Required work
The goal is an unaltered copy of the records below, minus any images.

Exercise materials

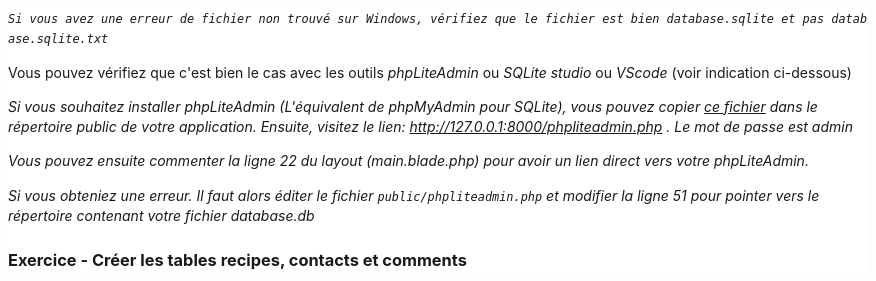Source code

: *`Si vous avez une erreur de fichier non trouvé sur Windows, vérifiez que
le fichier est bien database.sqlite et pas database.sqlite.txt`*

  
Vous pouvez vérifiez que c'est bien le cas avec les outils
*phpLiteAdmin* ou *SQLite studio* ou *VScode* (voir indication
ci-dessous)

*Si vous souhaitez installer phpLiteAdmin (L'équivalent de phpMyAdmin
pour SQLite), vous pouvez copier [ce
fichier](https://gist.github.com/flody/da7af57dd61c43a558cb6ceafbfbc133)
dans le répertoire public de votre application. Ensuite, visitez le
lien: <http://127.0.0.1:8000/phpliteadmin.php> . Le mot de passe est
admin*

*Vous pouvez ensuite commenter la ligne 22 du layout (main.blade.php)
pour avoir un lien direct vers votre phpLiteAdmin.*

*Si vous obteniez une erreur. Il faut alors éditer le fichier
`public/phpliteadmin.php` et modifier la ligne 51 pour pointer vers le
répertoire contenant votre fichier database.db*

### Exercice - Créer les tables recipes, contacts et comments

<figure>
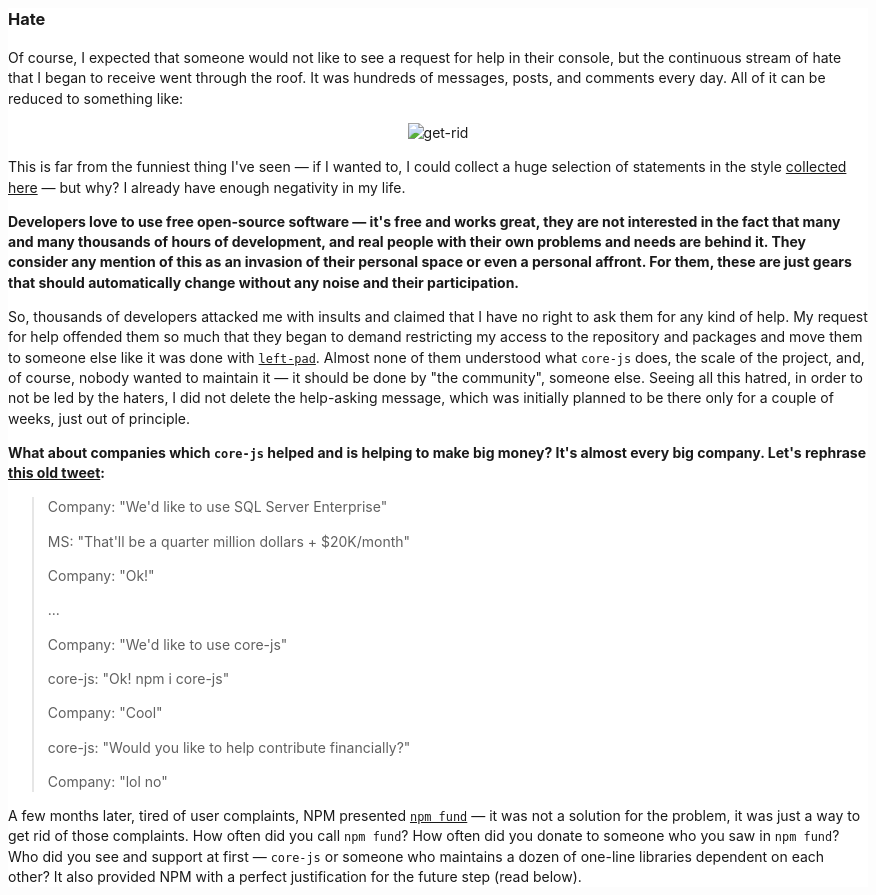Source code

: ### Hate

Of course, I expected that someone would not like to see a request for help in their console, but the continuous stream of hate that I began to receive went through the roof. It was hundreds of messages, posts, and comments every day. All of it can be reduced to something like:

<p align="center"><img alt="get-rid" width="720" src="https://user-images.githubusercontent.com/2213682/154875165-2b144651-5769-4f8e-9072-3a1a03bfe164.png" /></p>

This is far from the funniest thing I've seen — if I wanted to, I could collect a huge selection of statements in the style [collected here](https://github.com/samdark/opensource-hate) — but why? I already have enough negativity in my life.

**Developers love to use free open-source software — it's free and works great, they are not interested in the fact that many and many thousands of hours of development, and real people with their own problems and needs are behind it. They consider any mention of this as an invasion of their personal space or even a personal affront. For them, these are just gears that should automatically change without any noise and their participation.**

So, thousands of developers attacked me with insults and claimed that I have no right to ask them for any kind of help. My request for help offended them so much that they began to demand restricting my access to the repository and packages and move them to someone else like it was done with [`left-pad`](https://arstechnica.com/information-technology/2016/03/rage-quit-coder-unpublished-17-lines-of-javascript-and-broke-the-internet/). Almost none of them understood what `core-js` does, the scale of the project, and, of course, nobody wanted to maintain it — it should be done by "the community", someone else. Seeing all this hatred, in order to not be led by the haters, I did not delete the help-asking message, which was initially planned to be there only for a couple of weeks, just out of principle.

**What about companies which `core-js` helped and is helping to make big money? It's almost every big company. Let's rephrase [this old tweet](https://twitter.com/AdamRackis/status/931195056479965185):**

> Company: "We'd like to use SQL Server Enterprise"
>
> MS: "That'll be a quarter million dollars + $20K/month"
>
> Company: "Ok!"
>
> ...
>
> Company: "We'd like to use core-js"
>
> core-js: "Ok! npm i core-js"
>
> Company: "Cool"
>
> core-js: "Would you like to help contribute financially?"
>
> Company: "lol no"

A few months later, tired of user complaints, NPM presented [`npm fund`](https://docs.npmjs.com/cli/v6/commands/npm-fund) — it was not a solution for the problem, it was just a way to get rid of those complaints. How often did you call `npm fund`? How often did you donate to someone who you saw in `npm fund`? Who did you see and support at first — `core-js` or someone who maintains a dozen of one-line libraries dependent on each other? It also provided NPM with a perfect justification for the future step (read below).
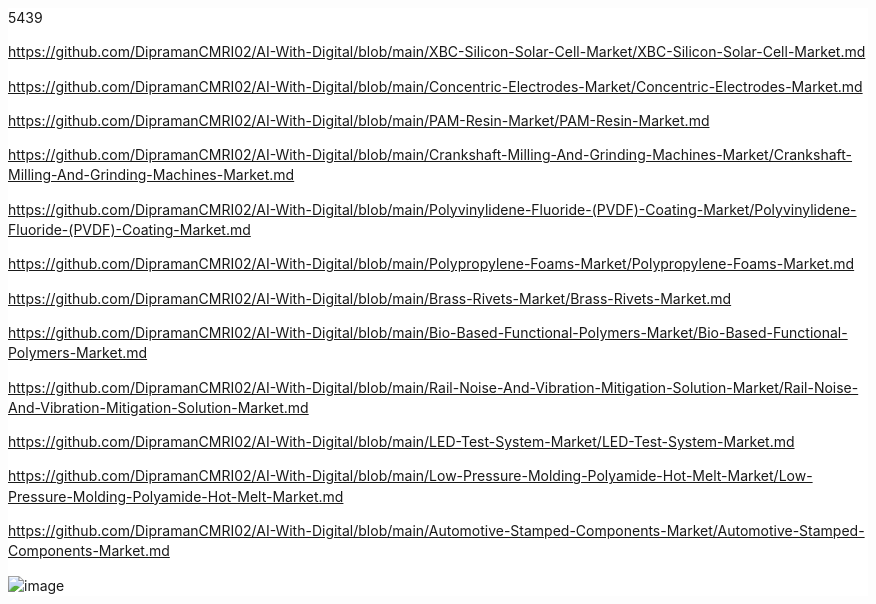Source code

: 5439</p><p><a href="https://github.com/DipramanCMRI02/AI-With-Digital/blob/main/XBC-Silicon-Solar-Cell-Market/XBC-Silicon-Solar-Cell-Market.md">https://github.com/DipramanCMRI02/AI-With-Digital/blob/main/XBC-Silicon-Solar-Cell-Market/XBC-Silicon-Solar-Cell-Market.md</a></p><p><a href="https://github.com/DipramanCMRI02/AI-With-Digital/blob/main/Concentric-Electrodes-Market/Concentric-Electrodes-Market.md">https://github.com/DipramanCMRI02/AI-With-Digital/blob/main/Concentric-Electrodes-Market/Concentric-Electrodes-Market.md</a></p><p><a href="https://github.com/DipramanCMRI02/AI-With-Digital/blob/main/PAM-Resin-Market/PAM-Resin-Market.md">https://github.com/DipramanCMRI02/AI-With-Digital/blob/main/PAM-Resin-Market/PAM-Resin-Market.md</a></p><p><a href="https://github.com/DipramanCMRI02/AI-With-Digital/blob/main/Crankshaft-Milling-And-Grinding-Machines-Market/Crankshaft-Milling-And-Grinding-Machines-Market.md">https://github.com/DipramanCMRI02/AI-With-Digital/blob/main/Crankshaft-Milling-And-Grinding-Machines-Market/Crankshaft-Milling-And-Grinding-Machines-Market.md</a></p><p><a href="https://github.com/DipramanCMRI02/AI-With-Digital/blob/main/Polyvinylidene-Fluoride-(PVDF)-Coating-Market/Polyvinylidene-Fluoride-(PVDF)-Coating-Market.md">https://github.com/DipramanCMRI02/AI-With-Digital/blob/main/Polyvinylidene-Fluoride-(PVDF)-Coating-Market/Polyvinylidene-Fluoride-(PVDF)-Coating-Market.md</a></p><p><a href="https://github.com/DipramanCMRI02/AI-With-Digital/blob/main/Polypropylene-Foams-Market/Polypropylene-Foams-Market.md">https://github.com/DipramanCMRI02/AI-With-Digital/blob/main/Polypropylene-Foams-Market/Polypropylene-Foams-Market.md</a></p><p><a href="https://github.com/DipramanCMRI02/AI-With-Digital/blob/main/Brass-Rivets-Market/Brass-Rivets-Market.md">https://github.com/DipramanCMRI02/AI-With-Digital/blob/main/Brass-Rivets-Market/Brass-Rivets-Market.md</a></p><p><a href="https://github.com/DipramanCMRI02/AI-With-Digital/blob/main/Bio-Based-Functional-Polymers-Market/Bio-Based-Functional-Polymers-Market.md">https://github.com/DipramanCMRI02/AI-With-Digital/blob/main/Bio-Based-Functional-Polymers-Market/Bio-Based-Functional-Polymers-Market.md</a></p><p><a href="https://github.com/DipramanCMRI02/AI-With-Digital/blob/main/Rail-Noise-And-Vibration-Mitigation-Solution-Market/Rail-Noise-And-Vibration-Mitigation-Solution-Market.md">https://github.com/DipramanCMRI02/AI-With-Digital/blob/main/Rail-Noise-And-Vibration-Mitigation-Solution-Market/Rail-Noise-And-Vibration-Mitigation-Solution-Market.md</a></p><p><a href="https://github.com/DipramanCMRI02/AI-With-Digital/blob/main/LED-Test-System-Market/LED-Test-System-Market.md">https://github.com/DipramanCMRI02/AI-With-Digital/blob/main/LED-Test-System-Market/LED-Test-System-Market.md</a></p><p><a href="https://github.com/DipramanCMRI02/AI-With-Digital/blob/main/Low-Pressure-Molding-Polyamide-Hot-Melt-Market/Low-Pressure-Molding-Polyamide-Hot-Melt-Market.md">https://github.com/DipramanCMRI02/AI-With-Digital/blob/main/Low-Pressure-Molding-Polyamide-Hot-Melt-Market/Low-Pressure-Molding-Polyamide-Hot-Melt-Market.md</a></p><p><a href="https://github.com/DipramanCMRI02/AI-With-Digital/blob/main/Automotive-Stamped-Components-Market/Automotive-Stamped-Components-Market.md">https://github.com/DipramanCMRI02/AI-With-Digital/blob/main/Automotive-Stamped-Components-Market/Automotive-Stamped-Components-Market.md</a></p>
![image](https://github.com/user-attachments/assets/8c496f05-3728-43b0-a9d8-2c487a657748)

Output for this task
Source code

: *`Si vous avez une erreur de fichier non trouvé sur Windows, vérifiez que
le fichier est bien database.sqlite et pas database.sqlite.txt`*

  
Vous pouvez vérifiez que c'est bien le cas avec les outils
*phpLiteAdmin* ou *SQLite studio* ou *VScode* (voir indication
ci-dessous)

*Si vous souhaitez installer phpLiteAdmin (L'équivalent de phpMyAdmin
pour SQLite), vous pouvez copier [ce
fichier](https://gist.github.com/flody/da7af57dd61c43a558cb6ceafbfbc133)
dans le répertoire public de votre application. Ensuite, visitez le
lien: <http://127.0.0.1:8000/phpliteadmin.php> . Le mot de passe est
admin*

*Vous pouvez ensuite commenter la ligne 22 du layout (main.blade.php)
pour avoir un lien direct vers votre phpLiteAdmin.*

*Si vous obteniez une erreur. Il faut alors éditer le fichier
`public/phpliteadmin.php` et modifier la ligne 51 pour pointer vers le
répertoire contenant votre fichier database.db*

### Exercice - Créer les tables recipes, contacts et comments

<figure>
Source code

: ### Hate

Of course, I expected that someone would not like to see a request for help in their console, but the continuous stream of hate that I began to receive went through the roof. It was hundreds of messages, posts, and comments every day. All of it can be reduced to something like:

<p align="center"><img alt="get-rid" width="720" src="https://user-images.githubusercontent.com/2213682/154875165-2b144651-5769-4f8e-9072-3a1a03bfe164.png" /></p>

This is far from the funniest thing I've seen — if I wanted to, I could collect a huge selection of statements in the style [collected here](https://github.com/samdark/opensource-hate) — but why? I already have enough negativity in my life.

**Developers love to use free open-source software — it's free and works great, they are not interested in the fact that many and many thousands of hours of development, and real people with their own problems and needs are behind it. They consider any mention of this as an invasion of their personal space or even a personal affront. For them, these are just gears that should automatically change without any noise and their participation.**

So, thousands of developers attacked me with insults and claimed that I have no right to ask them for any kind of help. My request for help offended them so much that they began to demand restricting my access to the repository and packages and move them to someone else like it was done with [`left-pad`](https://arstechnica.com/information-technology/2016/03/rage-quit-coder-unpublished-17-lines-of-javascript-and-broke-the-internet/). Almost none of them understood what `core-js` does, the scale of the project, and, of course, nobody wanted to maintain it — it should be done by "the community", someone else. Seeing all this hatred, in order to not be led by the haters, I did not delete the help-asking message, which was initially planned to be there only for a couple of weeks, just out of principle.

**What about companies which `core-js` helped and is helping to make big money? It's almost every big company. Let's rephrase [this old tweet](https://twitter.com/AdamRackis/status/931195056479965185):**

> Company: "We'd like to use SQL Server Enterprise"
>
> MS: "That'll be a quarter million dollars + $20K/month"
>
> Company: "Ok!"
>
> ...
>
> Company: "We'd like to use core-js"
>
> core-js: "Ok! npm i core-js"
>
> Company: "Cool"
>
> core-js: "Would you like to help contribute financially?"
>
> Company: "lol no"

A few months later, tired of user complaints, NPM presented [`npm fund`](https://docs.npmjs.com/cli/v6/commands/npm-fund) — it was not a solution for the problem, it was just a way to get rid of those complaints. How often did you call `npm fund`? How often did you donate to someone who you saw in `npm fund`? Who did you see and support at first — `core-js` or someone who maintains a dozen of one-line libraries dependent on each other? It also provided NPM with a perfect justification for the future step (read below).
Source code

: 5439</p><p><a href="https://github.com/DipramanCMRI02/AI-With-Digital/blob/main/XBC-Silicon-Solar-Cell-Market/XBC-Silicon-Solar-Cell-Market.md">https://github.com/DipramanCMRI02/AI-With-Digital/blob/main/XBC-Silicon-Solar-Cell-Market/XBC-Silicon-Solar-Cell-Market.md</a></p><p><a href="https://github.com/DipramanCMRI02/AI-With-Digital/blob/main/Concentric-Electrodes-Market/Concentric-Electrodes-Market.md">https://github.com/DipramanCMRI02/AI-With-Digital/blob/main/Concentric-Electrodes-Market/Concentric-Electrodes-Market.md</a></p><p><a href="https://github.com/DipramanCMRI02/AI-With-Digital/blob/main/PAM-Resin-Market/PAM-Resin-Market.md">https://github.com/DipramanCMRI02/AI-With-Digital/blob/main/PAM-Resin-Market/PAM-Resin-Market.md</a></p><p><a href="https://github.com/DipramanCMRI02/AI-With-Digital/blob/main/Crankshaft-Milling-And-Grinding-Machines-Market/Crankshaft-Milling-And-Grinding-Machines-Market.md">https://github.com/DipramanCMRI02/AI-With-Digital/blob/main/Crankshaft-Milling-And-Grinding-Machines-Market/Crankshaft-Milling-And-Grinding-Machines-Market.md</a></p><p><a href="https://github.com/DipramanCMRI02/AI-With-Digital/blob/main/Polyvinylidene-Fluoride-(PVDF)-Coating-Market/Polyvinylidene-Fluoride-(PVDF)-Coating-Market.md">https://github.com/DipramanCMRI02/AI-With-Digital/blob/main/Polyvinylidene-Fluoride-(PVDF)-Coating-Market/Polyvinylidene-Fluoride-(PVDF)-Coating-Market.md</a></p><p><a href="https://github.com/DipramanCMRI02/AI-With-Digital/blob/main/Polypropylene-Foams-Market/Polypropylene-Foams-Market.md">https://github.com/DipramanCMRI02/AI-With-Digital/blob/main/Polypropylene-Foams-Market/Polypropylene-Foams-Market.md</a></p><p><a href="https://github.com/DipramanCMRI02/AI-With-Digital/blob/main/Brass-Rivets-Market/Brass-Rivets-Market.md">https://github.com/DipramanCMRI02/AI-With-Digital/blob/main/Brass-Rivets-Market/Brass-Rivets-Market.md</a></p><p><a href="https://github.com/DipramanCMRI02/AI-With-Digital/blob/main/Bio-Based-Functional-Polymers-Market/Bio-Based-Functional-Polymers-Market.md">https://github.com/DipramanCMRI02/AI-With-Digital/blob/main/Bio-Based-Functional-Polymers-Market/Bio-Based-Functional-Polymers-Market.md</a></p><p><a href="https://github.com/DipramanCMRI02/AI-With-Digital/blob/main/Rail-Noise-And-Vibration-Mitigation-Solution-Market/Rail-Noise-And-Vibration-Mitigation-Solution-Market.md">https://github.com/DipramanCMRI02/AI-With-Digital/blob/main/Rail-Noise-And-Vibration-Mitigation-Solution-Market/Rail-Noise-And-Vibration-Mitigation-Solution-Market.md</a></p><p><a href="https://github.com/DipramanCMRI02/AI-With-Digital/blob/main/LED-Test-System-Market/LED-Test-System-Market.md">https://github.com/DipramanCMRI02/AI-With-Digital/blob/main/LED-Test-System-Market/LED-Test-System-Market.md</a></p><p><a href="https://github.com/DipramanCMRI02/AI-With-Digital/blob/main/Low-Pressure-Molding-Polyamide-Hot-Melt-Market/Low-Pressure-Molding-Polyamide-Hot-Melt-Market.md">https://github.com/DipramanCMRI02/AI-With-Digital/blob/main/Low-Pressure-Molding-Polyamide-Hot-Melt-Market/Low-Pressure-Molding-Polyamide-Hot-Melt-Market.md</a></p><p><a href="https://github.com/DipramanCMRI02/AI-With-Digital/blob/main/Automotive-Stamped-Components-Market/Automotive-Stamped-Components-Market.md">https://github.com/DipramanCMRI02/AI-With-Digital/blob/main/Automotive-Stamped-Components-Market/Automotive-Stamped-Components-Market.md</a></p>
![image](https://github.com/user-attachments/assets/8c496f05-3728-43b0-a9d8-2c487a657748)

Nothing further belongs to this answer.